Using inductive coupling, scientists have made a breakthrough that allows them to wirelessly transfer power to a drone while it is still flying. The technology could open up a host of possibilities, including allowing drones to fly indefinitely, simply hovering over a ground support vehicle when in need of a recharge.
Inductive coupling is a concept originally demonstrated over 100 years ago by Nikola Tesla, the principle being that by tuning two copper coils into each other with electronics, you can enable the wireless exchange of power at a certain frequency.
Inductive coupling has been experimented with for decades, but until now researchers have failed to utilise the technology to wirelessly power flying devices.
The researchers behind the breakthrough, from Imperial College London, demonstrated their method by altering the electronics and removing the battery of an off-the-shelf quadcopter drone.
A receiving antenna was made by encircling the drone’s casing with a copper foil ring, and a transmitter device on the ground was made out of a circuit board and connected to electronics and a power source, creating a magnetic field. The researchers believe that this is the first demonstration to show how this wireless charging method can be efficiently used with a flying object, and expect it to open up a range of potential applications.
“Imagine using a drone to wirelessly transmit power to sensors on things such as bridges to monitor their structural integrity,” explained Professor Paul Mitcheson, from the Department of Electrical and Electronic Engineering at Imperial College London. “This would cut out humans having to reach these difficult-to-access places to re-charge them.
“Another application could include implantable miniature diagnostic medical devices, wirelessly powered from a source external to the body. This could enable new types of medical implants to be safely recharged, and reduce the battery size to make these implants less invasive.”
Drones are currently limited in their commercial usage by the distance they can travel and the duration for which they can do so.
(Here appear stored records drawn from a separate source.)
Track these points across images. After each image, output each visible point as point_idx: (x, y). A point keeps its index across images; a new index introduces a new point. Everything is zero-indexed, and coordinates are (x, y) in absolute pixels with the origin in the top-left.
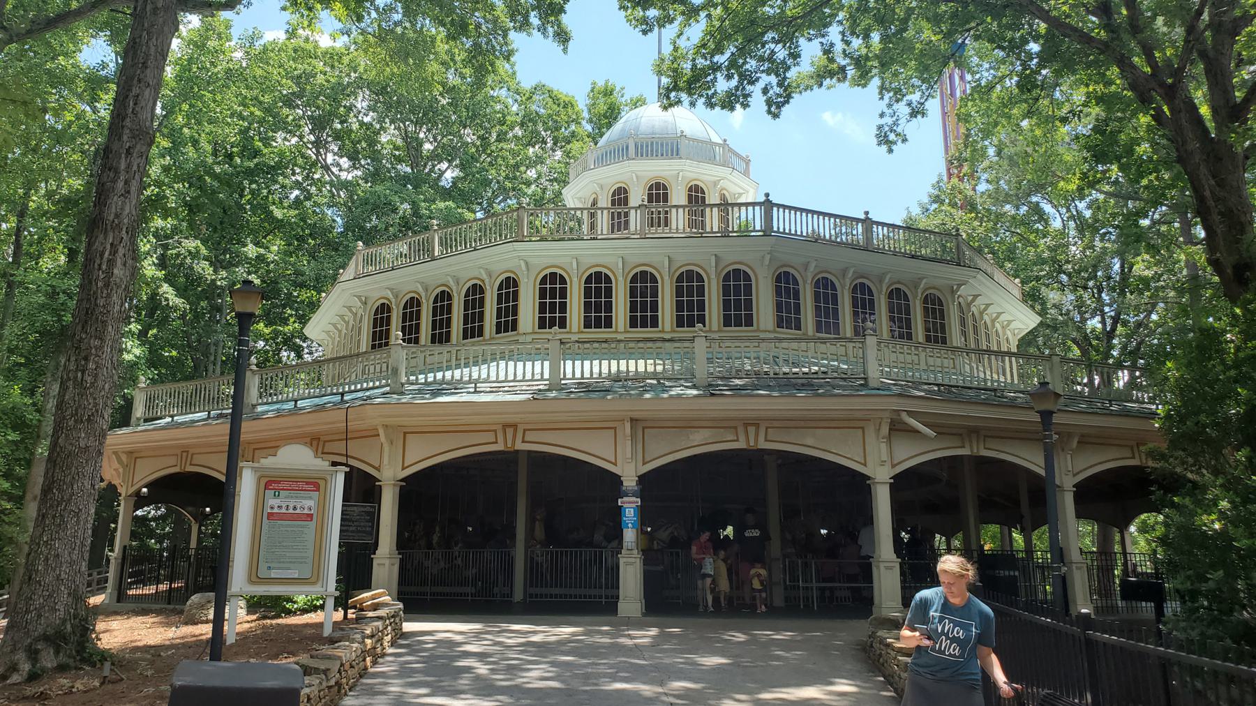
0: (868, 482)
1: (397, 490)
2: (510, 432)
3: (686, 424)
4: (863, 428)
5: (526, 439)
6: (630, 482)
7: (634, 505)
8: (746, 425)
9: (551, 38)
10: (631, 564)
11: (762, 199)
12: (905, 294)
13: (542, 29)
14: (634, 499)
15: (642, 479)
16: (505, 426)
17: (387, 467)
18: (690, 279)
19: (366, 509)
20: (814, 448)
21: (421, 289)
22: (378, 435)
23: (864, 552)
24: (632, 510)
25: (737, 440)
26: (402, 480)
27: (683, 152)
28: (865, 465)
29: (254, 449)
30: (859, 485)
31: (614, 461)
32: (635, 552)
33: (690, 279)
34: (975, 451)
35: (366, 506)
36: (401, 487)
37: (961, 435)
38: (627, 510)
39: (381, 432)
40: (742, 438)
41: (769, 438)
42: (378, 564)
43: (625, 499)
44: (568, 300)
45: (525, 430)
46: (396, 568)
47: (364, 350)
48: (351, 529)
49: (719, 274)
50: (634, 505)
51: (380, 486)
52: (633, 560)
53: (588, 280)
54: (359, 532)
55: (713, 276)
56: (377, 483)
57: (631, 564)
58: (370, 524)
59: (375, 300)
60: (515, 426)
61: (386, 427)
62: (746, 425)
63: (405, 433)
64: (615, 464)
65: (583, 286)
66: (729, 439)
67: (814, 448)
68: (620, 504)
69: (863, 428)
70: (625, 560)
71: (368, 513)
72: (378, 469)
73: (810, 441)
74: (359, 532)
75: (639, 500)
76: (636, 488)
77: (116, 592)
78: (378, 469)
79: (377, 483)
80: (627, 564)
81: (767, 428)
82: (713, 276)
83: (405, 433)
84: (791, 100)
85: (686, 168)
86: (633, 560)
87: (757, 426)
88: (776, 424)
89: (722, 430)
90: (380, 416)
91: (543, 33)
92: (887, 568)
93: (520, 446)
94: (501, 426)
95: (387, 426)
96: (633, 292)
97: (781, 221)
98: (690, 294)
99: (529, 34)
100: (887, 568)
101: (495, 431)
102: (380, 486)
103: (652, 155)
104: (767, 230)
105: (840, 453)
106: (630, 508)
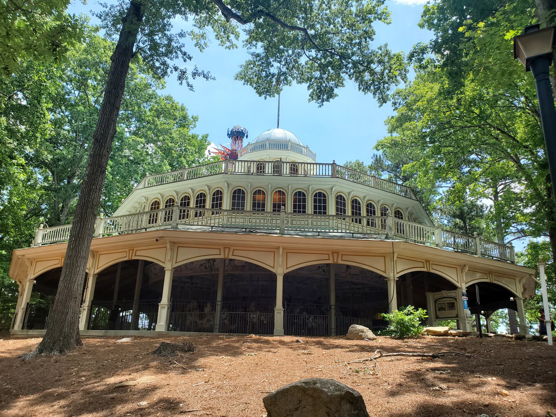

Despite growing possibilities for usage, the limited availability of power and re-charging requirements means that it is hard to make full use of drones in their capacity for roles such as surveillance or search and rescue. The development of efficient wireless power transfer technology would solve these endurance problems and enable a wide range of advancements.
“In the future, we may also be able to use drones to re-charge science equipment on Mars, increasing the lifetime of these billion dollar missions,” added Mitcheson.
“We have already made valuable progress with this technology and now we are looking to take it to the next level.”
For now, the technology is still very much in its infancy and the Imperial team’s technology only allows the drone to fly ten centimetres above the magnetic field transmission source.
However, they are now exploring collaborations with industrial partners, and have estimated that a commercially available product could be ready in a year.